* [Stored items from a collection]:
**********

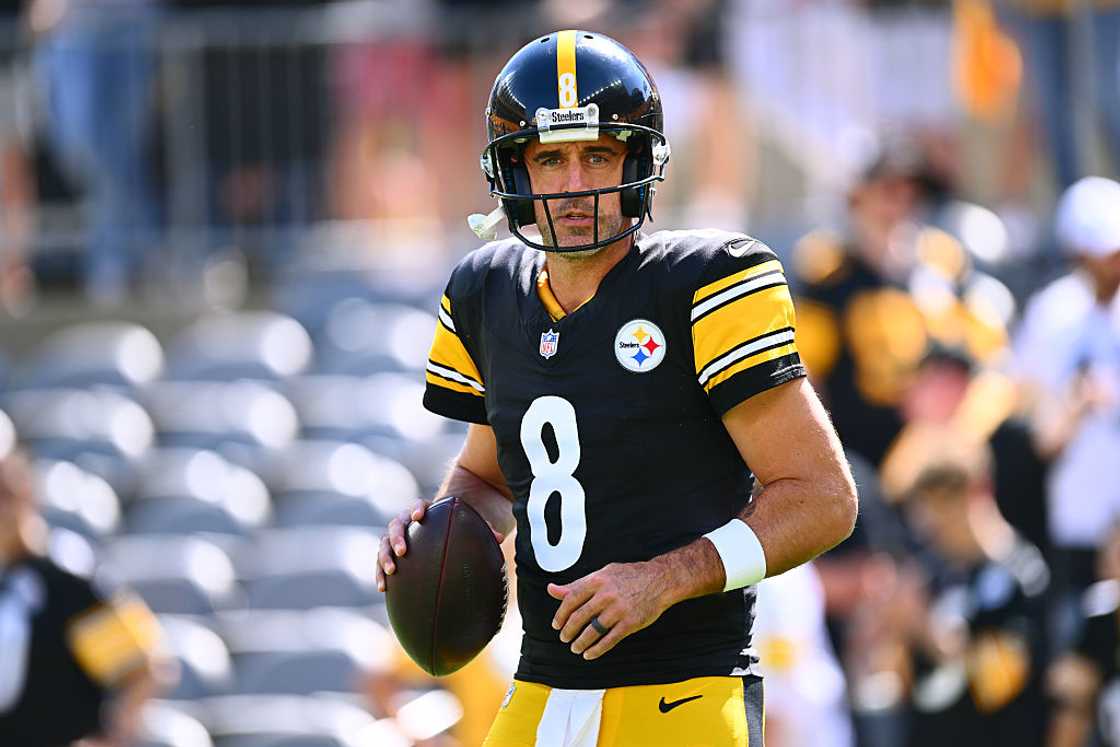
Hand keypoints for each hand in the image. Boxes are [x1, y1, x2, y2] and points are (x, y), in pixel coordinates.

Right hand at [375, 498, 506, 591]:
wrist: (442, 531)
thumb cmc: (457, 527)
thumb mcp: (469, 525)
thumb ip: (482, 528)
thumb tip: (499, 537)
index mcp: (425, 510)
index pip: (417, 505)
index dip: (415, 509)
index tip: (418, 516)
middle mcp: (406, 522)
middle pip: (396, 524)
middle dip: (397, 537)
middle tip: (403, 551)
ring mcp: (397, 538)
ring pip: (384, 543)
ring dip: (384, 556)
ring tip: (391, 571)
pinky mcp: (392, 554)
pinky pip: (381, 562)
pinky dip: (380, 573)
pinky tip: (383, 588)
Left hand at [547, 562, 670, 660]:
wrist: (659, 580)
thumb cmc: (628, 576)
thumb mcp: (602, 574)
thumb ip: (577, 584)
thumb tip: (551, 590)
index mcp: (598, 580)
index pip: (571, 599)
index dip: (561, 614)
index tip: (556, 625)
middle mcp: (607, 595)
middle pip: (580, 617)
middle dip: (568, 631)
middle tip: (564, 638)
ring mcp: (619, 610)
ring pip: (593, 631)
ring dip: (581, 642)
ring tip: (575, 648)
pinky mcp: (630, 623)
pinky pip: (609, 640)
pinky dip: (597, 649)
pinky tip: (590, 654)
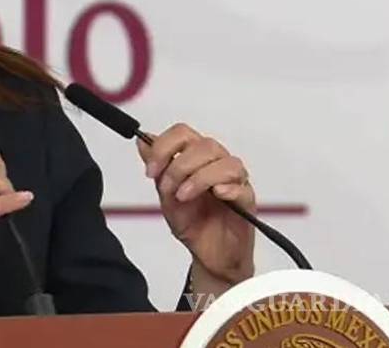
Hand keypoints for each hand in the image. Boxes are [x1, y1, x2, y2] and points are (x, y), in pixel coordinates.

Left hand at [138, 123, 255, 289]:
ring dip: (199, 178)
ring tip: (184, 197)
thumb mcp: (165, 194)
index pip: (183, 133)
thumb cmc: (193, 223)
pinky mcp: (247, 201)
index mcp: (197, 158)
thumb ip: (157, 167)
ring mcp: (235, 181)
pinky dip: (226, 188)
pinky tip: (216, 195)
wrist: (208, 255)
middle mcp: (217, 164)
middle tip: (167, 188)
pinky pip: (241, 186)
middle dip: (179, 166)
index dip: (163, 147)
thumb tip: (142, 140)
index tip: (151, 170)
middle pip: (204, 145)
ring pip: (224, 162)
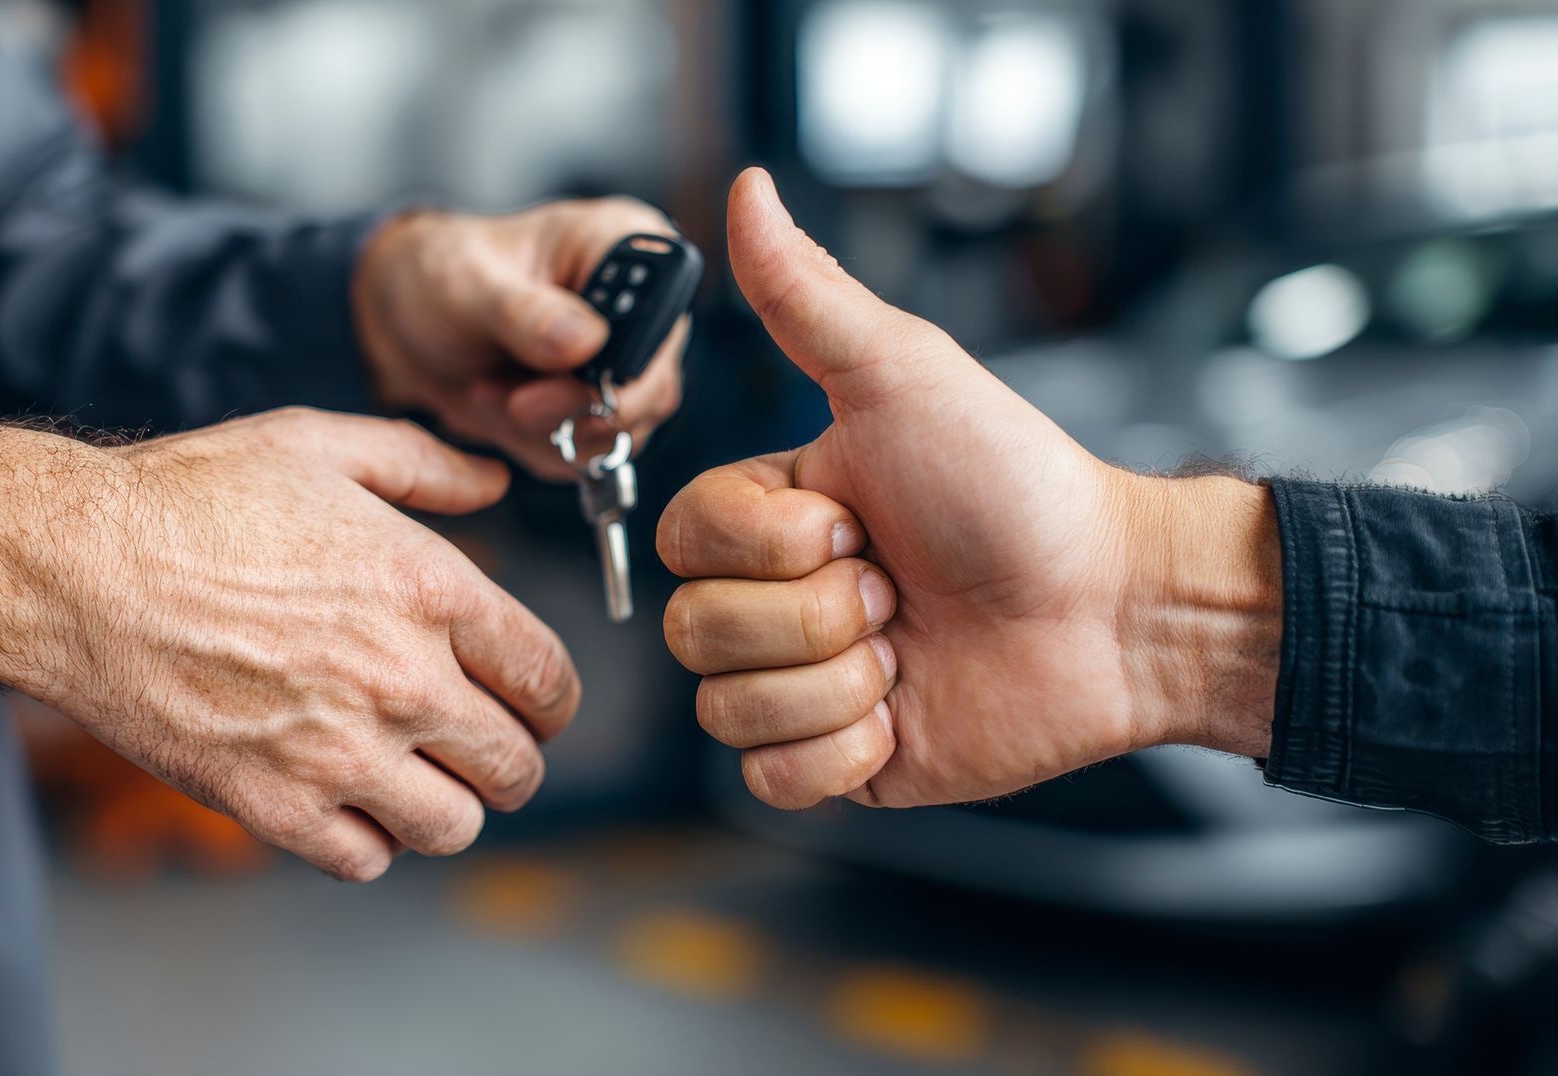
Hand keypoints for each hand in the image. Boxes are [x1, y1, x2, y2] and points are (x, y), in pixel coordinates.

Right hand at [0, 409, 578, 880]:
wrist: (70, 569)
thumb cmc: (187, 500)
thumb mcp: (317, 444)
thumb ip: (425, 466)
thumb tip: (496, 483)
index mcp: (428, 589)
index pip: (548, 679)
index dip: (551, 697)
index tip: (532, 701)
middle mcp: (401, 679)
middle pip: (517, 766)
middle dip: (510, 757)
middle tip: (480, 745)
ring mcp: (339, 753)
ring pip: (455, 827)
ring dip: (447, 805)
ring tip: (416, 776)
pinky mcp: (274, 807)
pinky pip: (367, 860)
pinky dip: (368, 839)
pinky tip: (345, 797)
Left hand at [352, 199, 688, 475]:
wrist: (408, 324)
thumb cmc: (440, 275)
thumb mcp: (466, 284)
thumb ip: (523, 312)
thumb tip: (586, 342)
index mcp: (625, 243)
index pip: (665, 311)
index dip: (626, 359)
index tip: (565, 377)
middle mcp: (641, 306)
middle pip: (652, 386)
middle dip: (574, 407)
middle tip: (512, 402)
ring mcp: (628, 363)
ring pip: (624, 430)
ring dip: (549, 430)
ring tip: (491, 392)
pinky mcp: (605, 409)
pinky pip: (592, 455)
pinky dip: (540, 447)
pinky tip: (501, 408)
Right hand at [656, 169, 1281, 810]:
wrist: (1114, 605)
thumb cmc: (1015, 484)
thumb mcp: (902, 376)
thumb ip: (806, 296)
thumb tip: (744, 188)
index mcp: (773, 513)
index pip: (685, 540)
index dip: (772, 543)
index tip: (863, 521)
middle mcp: (776, 599)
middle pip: (696, 630)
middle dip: (816, 615)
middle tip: (901, 590)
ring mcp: (805, 684)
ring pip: (727, 710)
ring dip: (837, 682)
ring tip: (912, 649)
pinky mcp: (841, 761)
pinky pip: (772, 780)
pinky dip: (843, 751)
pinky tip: (904, 712)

**********

* [Exercise details]: Scan the records for the word "Left". Copy each line where it turns up.

* [Exercise response]:
Left hand at [547, 562, 670, 660]:
Left hand at [138, 123, 255, 289]:
Left hand at [352, 199, 688, 475]:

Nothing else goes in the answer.